For one, I had failed to understand why any patriotic Nigerian would oppose the PIB. But I have since got some tremendous education from the position of the North East, and I could almost say they are justified to oppose the bill. However, in my part of the country, we have a saying that whenever the estate of a polygamous man is to be shared, at his death, the children of each mother bond together to tackle their siblings from other mothers.
They present a united front so that their respective mothers are not cheated out of the patrimony. It is only when they have grabbed a sizable chunk of their late father’s property that they now retire to their respective mothers’ huts to begin a fresh round of sharing among children of the same mother. Needless to say, sometimes, the second sharing is even more vicious than the first.
They could even kill themselves in the process. But like the PDP would say, it would be a family affair (inside their mother’s hut). The above analogy is the stance I would want every right-thinking Nigerian to adopt in relation to this controversial PIB. For I am convinced that this is not as much of a war between us Nigerians (the North versus South, or the rest of us against the oil-producing states) as it is between us (all Nigerians) and the International Oil Companies (IOCs).

Complete the following:
• A. Answer these about the commentary on the PIB:
(i) Which part of the country gave the writer an education on why some oppose the bill?
(ii) In the saying about a polygamous man's estate, where do the children go for the second round of sharing?
(iii) According to the writer, the fight over the PIB is really between all Nigerians and whom?
• B. Carry the commentary on the PIB forward from its last sentence, in the same voice.
The listing that comes next is from a separate source.

Available data:
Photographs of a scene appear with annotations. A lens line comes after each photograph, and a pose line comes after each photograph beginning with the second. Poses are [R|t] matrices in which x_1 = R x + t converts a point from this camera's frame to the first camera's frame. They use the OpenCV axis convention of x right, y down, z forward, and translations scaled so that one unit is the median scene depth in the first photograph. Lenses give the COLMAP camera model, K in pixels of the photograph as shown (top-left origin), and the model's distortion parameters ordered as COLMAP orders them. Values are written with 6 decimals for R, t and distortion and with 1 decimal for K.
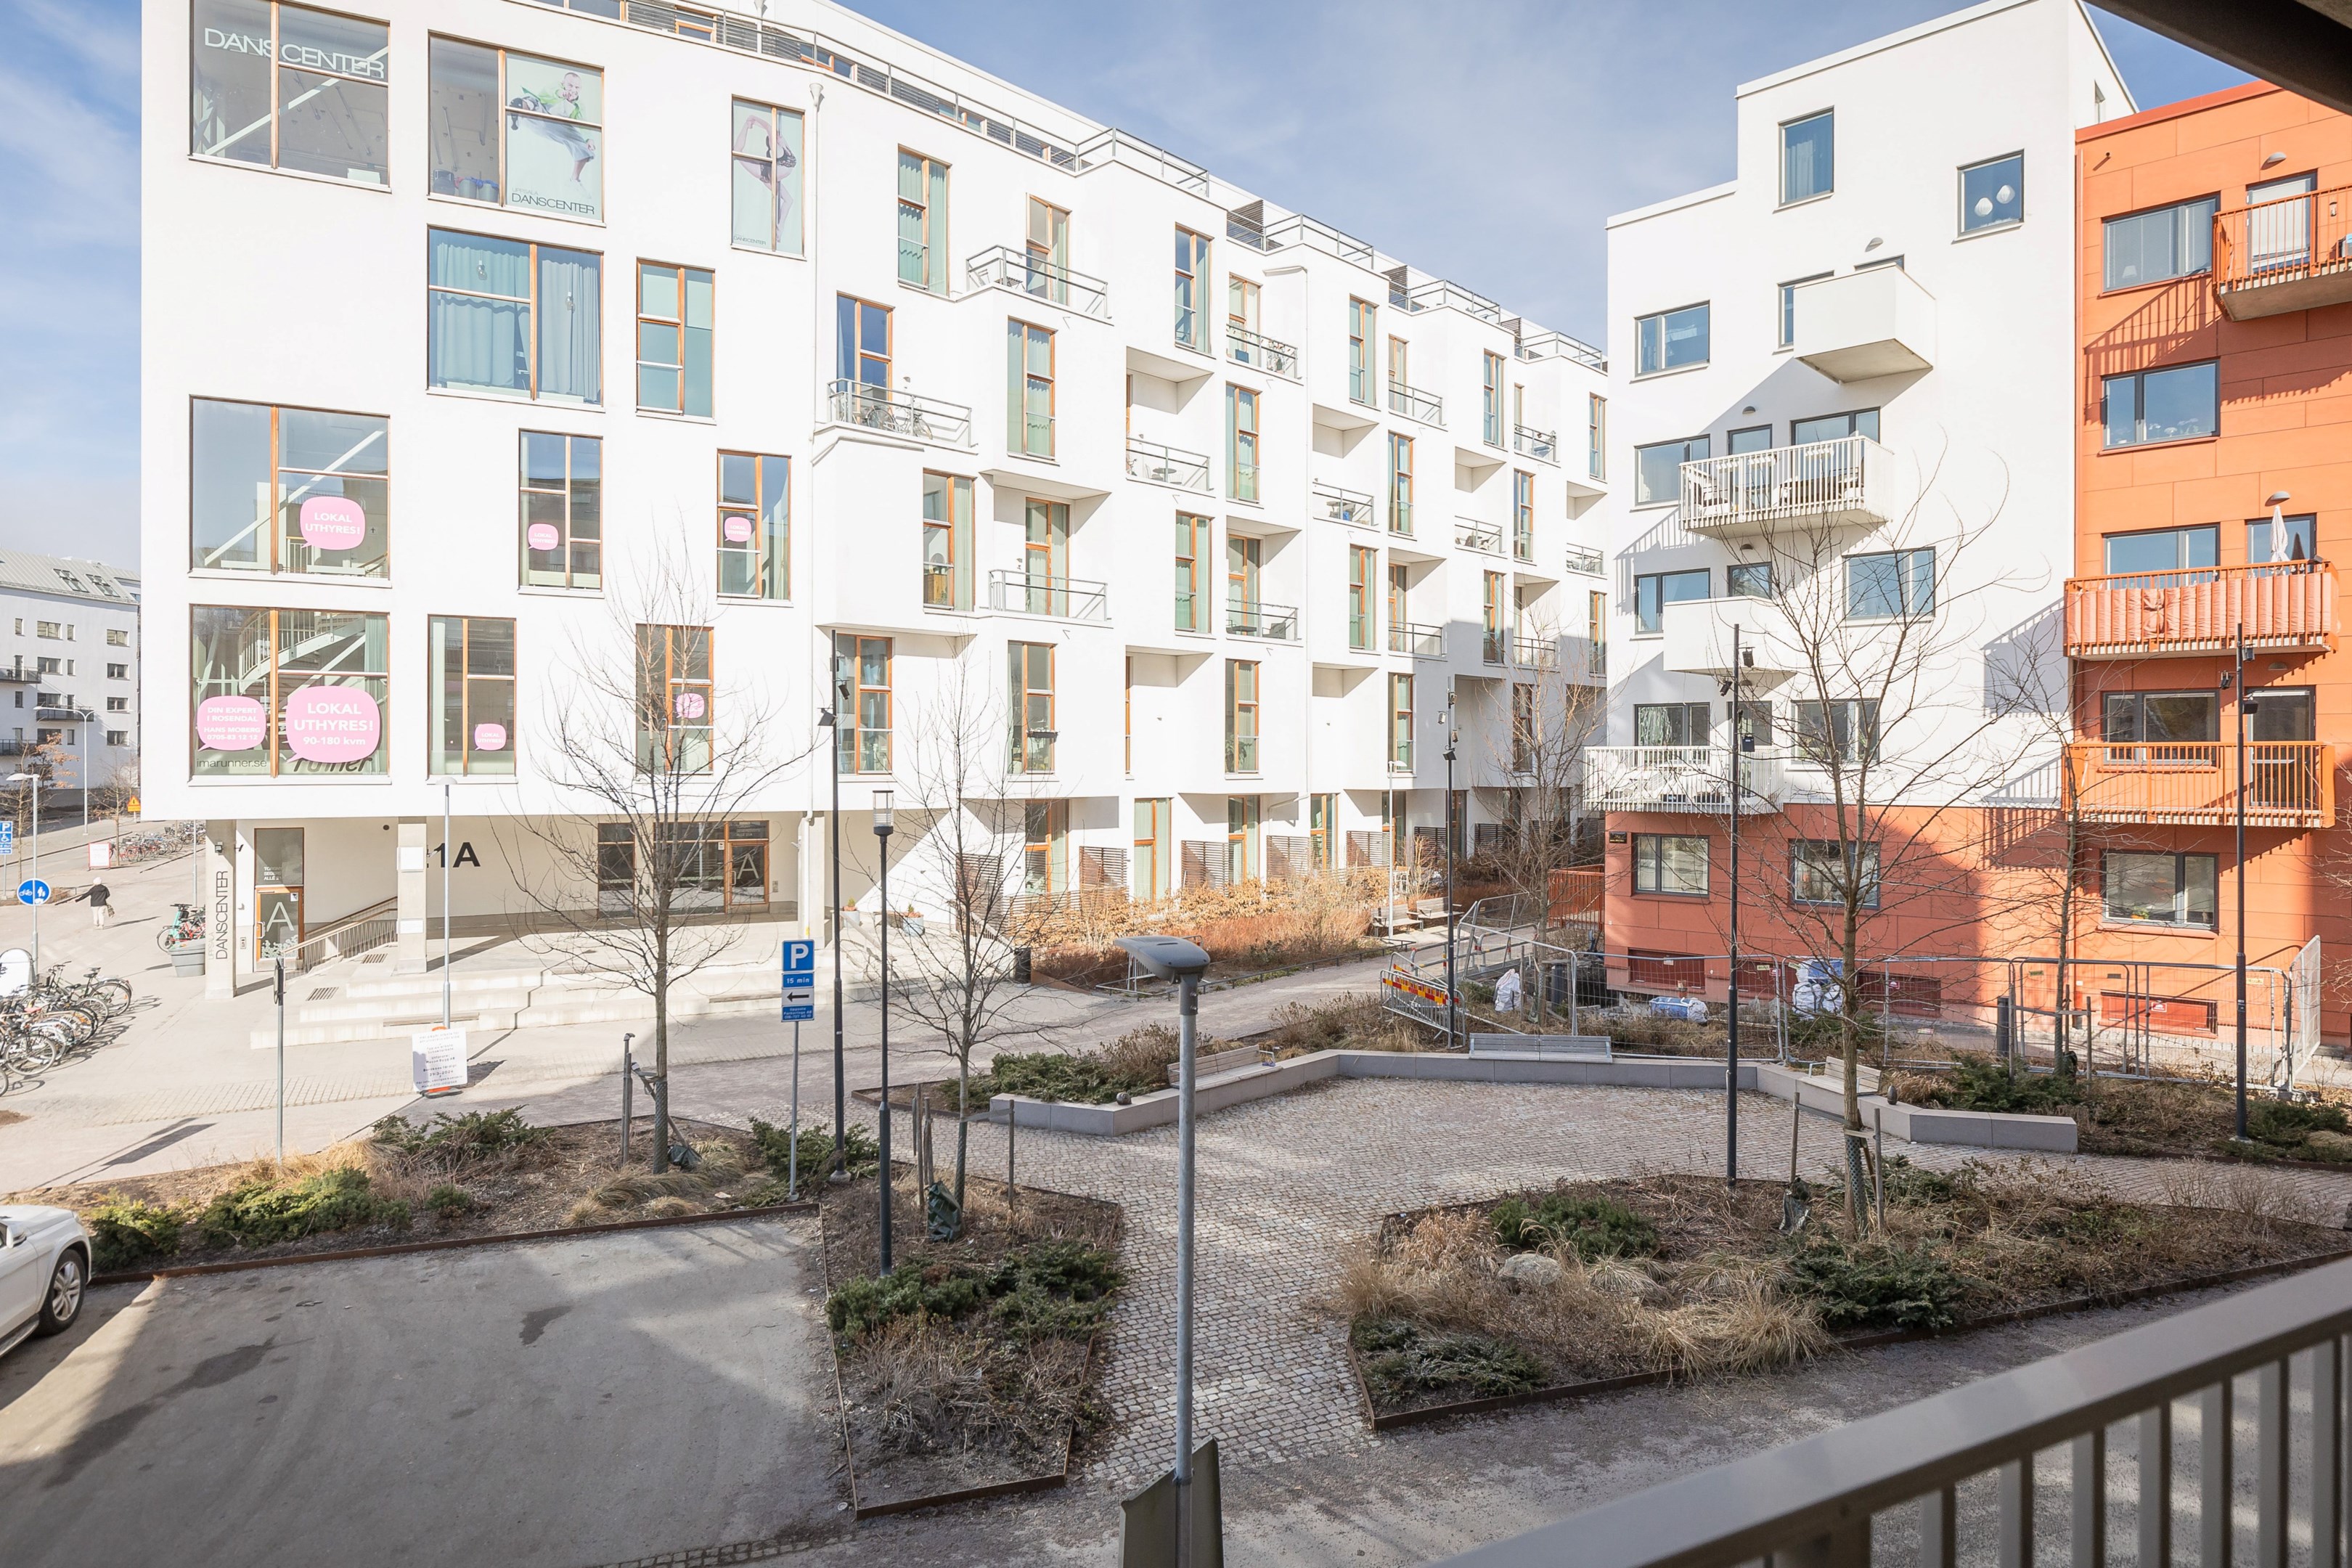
lens RADIAL K [[1389.9, 0, 1176.9], [0, 1389.9, 757.9], [0, 0, 1]] dist [-0.001560, 0.001231]
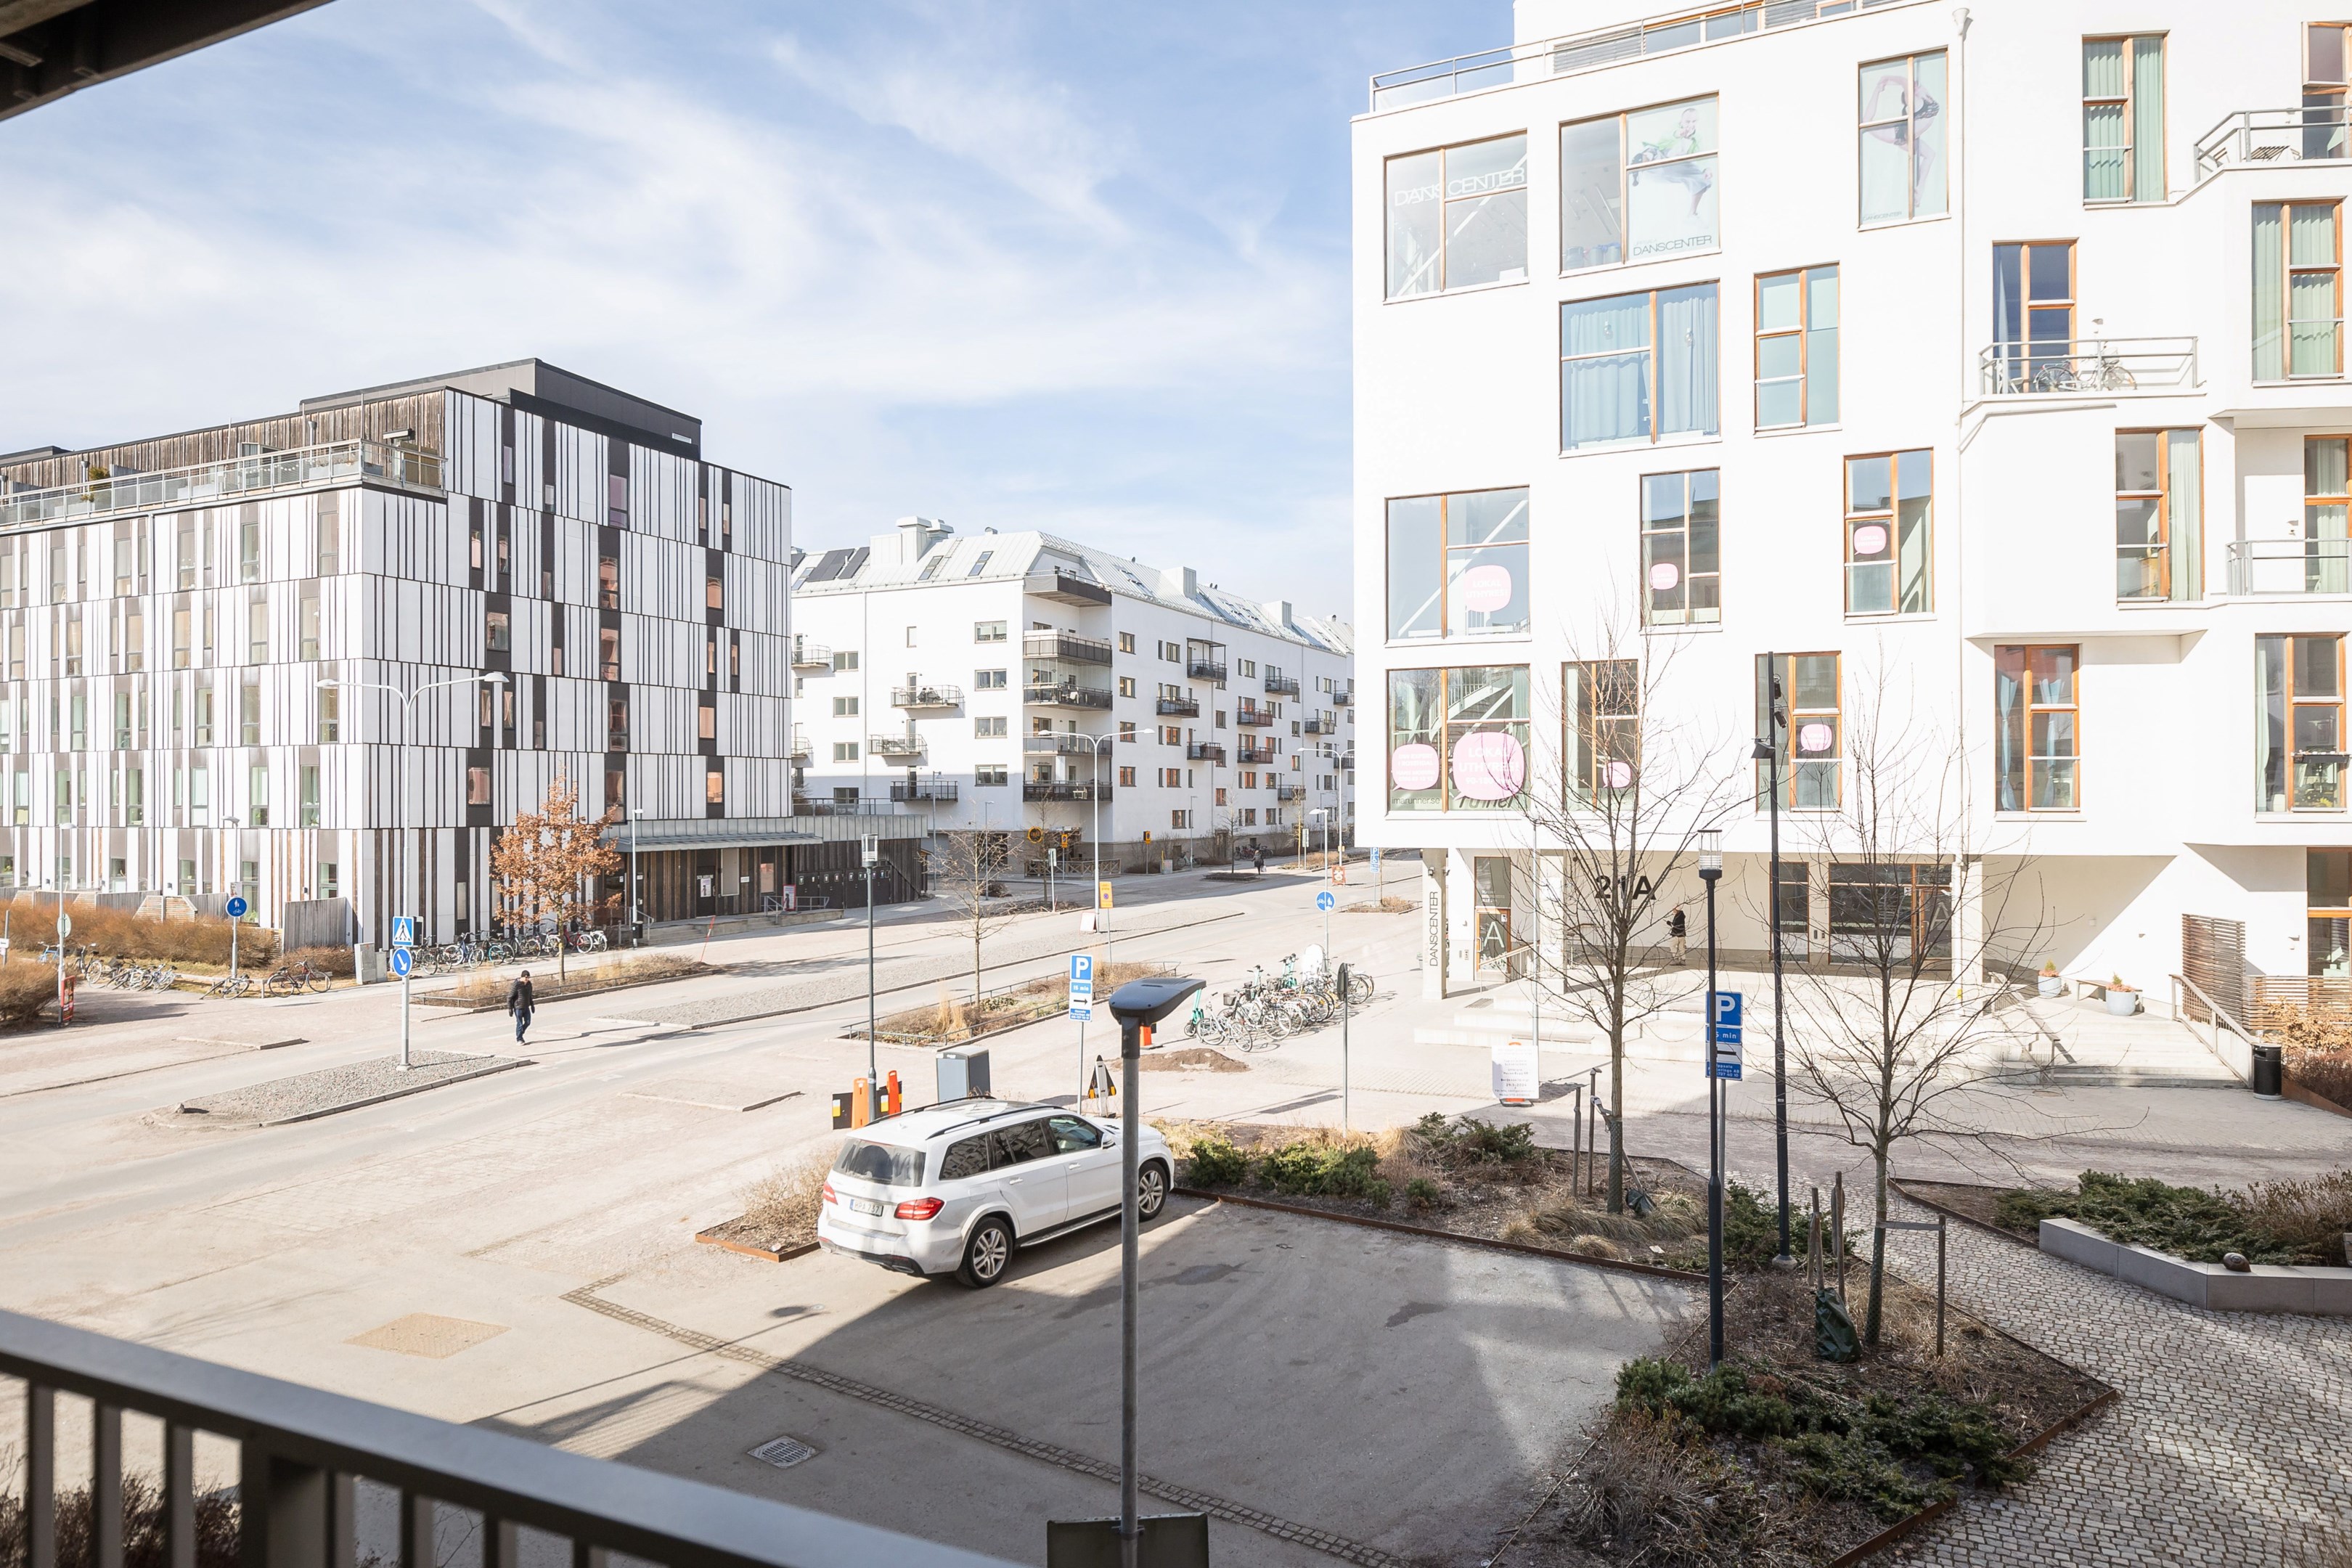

Answers below:
• A.
(i) The North East.
(ii) To their respective mothers' huts.
(iii) The International Oil Companies (IOCs).

• B.
I am not much of an Oil and Gas expert, but common sense tells me that I am being ripped off if I am in a Joint Venture Partnership with somebody, I religiously pay my part of the cost of running business and allow the partner to manage the business, but at the end of every business year, I make a huge loss while my partner makes stupendous profit.
It is either the business makes a loss and we share the loss 60:40 as the agreement states, or we make a profit and share it accordingly. But a situation whereby he makes profit and I make a loss points to something fishy. Secondly, why is the Nigerian National oil company one of the only three in the whole gamut of oil producing countries in the world that operate at a loss? If the inability of the other two to make profit is tied to corruption, what does that tell you about the Nigerian situation?
Why would anyone insist that a law we have operated since five decades now, even if it is so good, does not need an updating, some 50 years later? Has anyone wondered to notice that many of those pushing the NNPC to spearhead this PIB crusade are Nigerians who had, before now, worked with the IOCs and who understand all the shenanigans? Or that even as they push for this, they know fully well that they could be out of job as soon as the NNPC is scrapped as recommended by the PIB? Has it also occurred to any of us that those who have been spearheading this push for PIB (either under Obasnjo, Yar’Adua or Jonathan) come from across the country – North, South, oil producing states and non-oil producing states?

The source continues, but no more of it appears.